Try not to laugh too much.

1. If you own equities in a company and you are looking to sell - are you always selling to a buyer? Might sound silly but I have found it hard to understand that there is always a buyer for every share at any given time. No books/literature ever seem to mention that there could be scenarios where you are unable to sell.

2. Profit made on SB and CFDs - where exactly is this coming from? Who is 'losing' money in order to pay you?

Thanks guys
 

barjon

Legendary member
10,616 1,754
1. When your sell order goes to the electronic exchange (for most) via your broker it's matched to a buy order. Otherwise (mainly for smaller shares) the order goes to a market maker who is duty bound to quote a price on both sides for a specific quantity (market lot) without knowing whether you wish to sell or buy. Thus he must buy if you say sell and it's down to him how he disposes of surplus inventory.

2. Your "bookie" loses the money but will probably be compensated wholly or in part by others who have taken the opposite position to yours. They will generally balance their book by hedging any imbalance (or part thereof) in the market.
 

Zmtrainer

Newbie
6 0
1. When your sell order goes to the electronic exchange (for most) via your broker it's matched to a buy order. Otherwise (mainly for smaller shares) the order goes to a market maker who is duty bound to quote a price on both sides for a specific quantity (market lot) without knowing whether you wish to sell or buy. Thus he must buy if you say sell and it's down to him how he disposes of surplus inventory.

2. Your "bookie" loses the money but will probably be compensated wholly or in part by others who have taken the opposite position to yours. They will generally balance their book by hedging any imbalance (or part thereof) in the market.

Appreciate the response.
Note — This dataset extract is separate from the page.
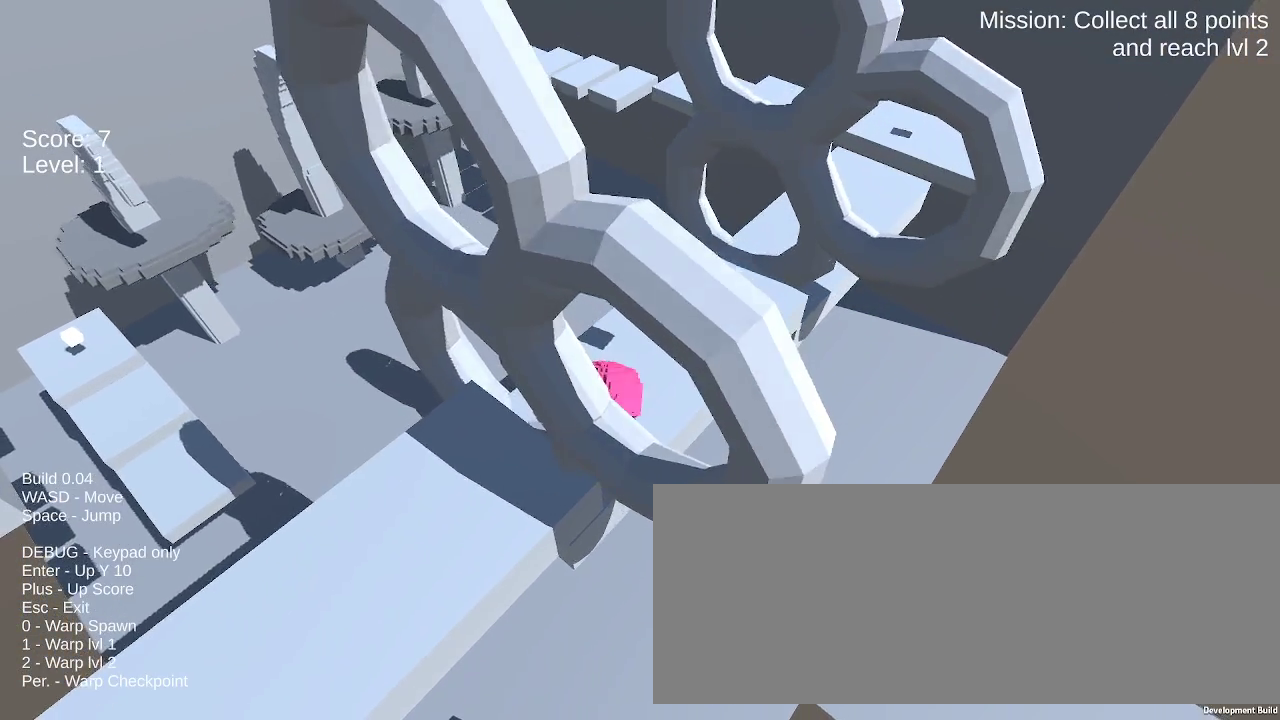
{"keys": ["up"], "mouse": [], "events": [[67, "right", "up"], [317, "up", "down"]]}
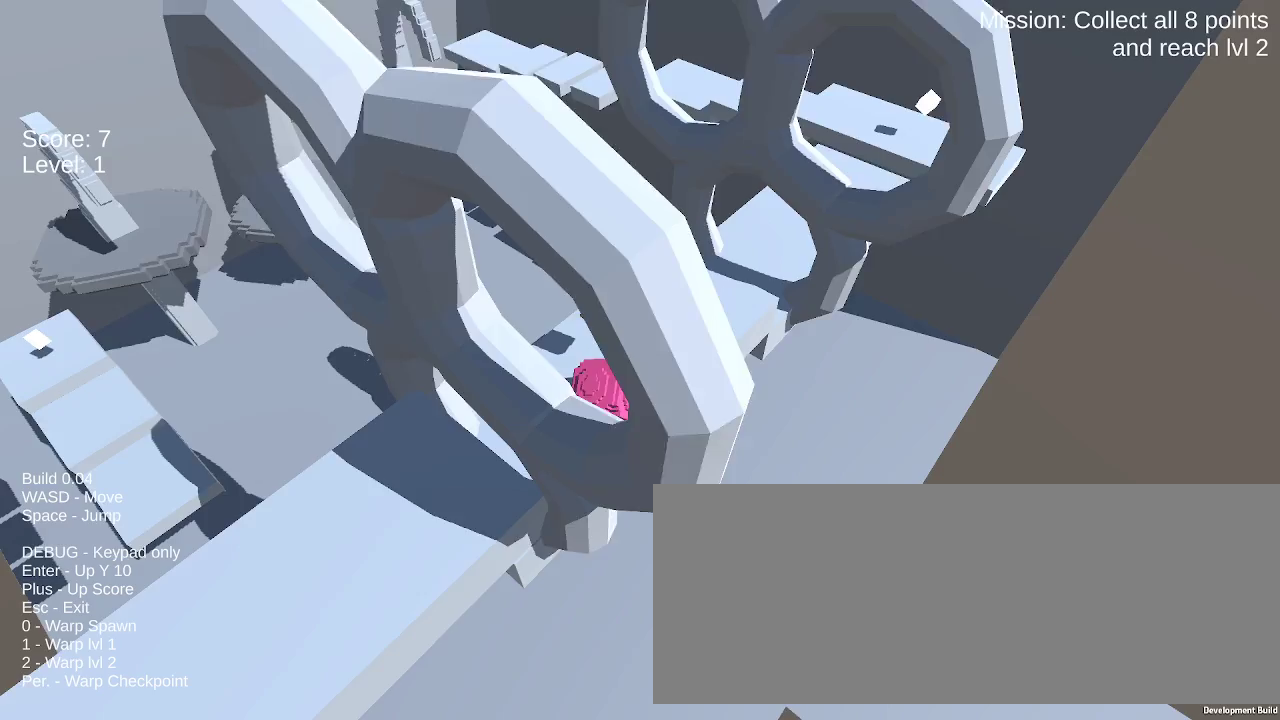
{"keys": ["right"], "mouse": [], "events": [[467, "right", "down"], [467, "up", "up"]]}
Thank you
 

DionysusToast

Legendary member
5,963 1,499
I have been interested in the financial markets for the past 4 months and have been non stop in my search for knowledge of the markets and how they work. I intend long term to get a jobnin the sector.

However I seem to be lacking the fundamentals and have the following two questions.

Try not to laugh too much.

1. If you own equities in a company and you are looking to sell - are you always selling to a buyer? Might sound silly but I have found it hard to understand that there is always a buyer for every share at any given time. No books/literature ever seem to mention that there could be scenarios where you are unable to sell.

2. Profit made on SB and CFDs - where exactly is this coming from? Who is 'losing' money in order to pay you?

Thanks guys

Generally speaking there's always someone to take the other side of the trade because market makers/specialists get paid to do so.

They might just do it at a really poor price if there is little interest.

In terms of SB & CFDs, what they effectively do is a bit like a bookie laying off a bet.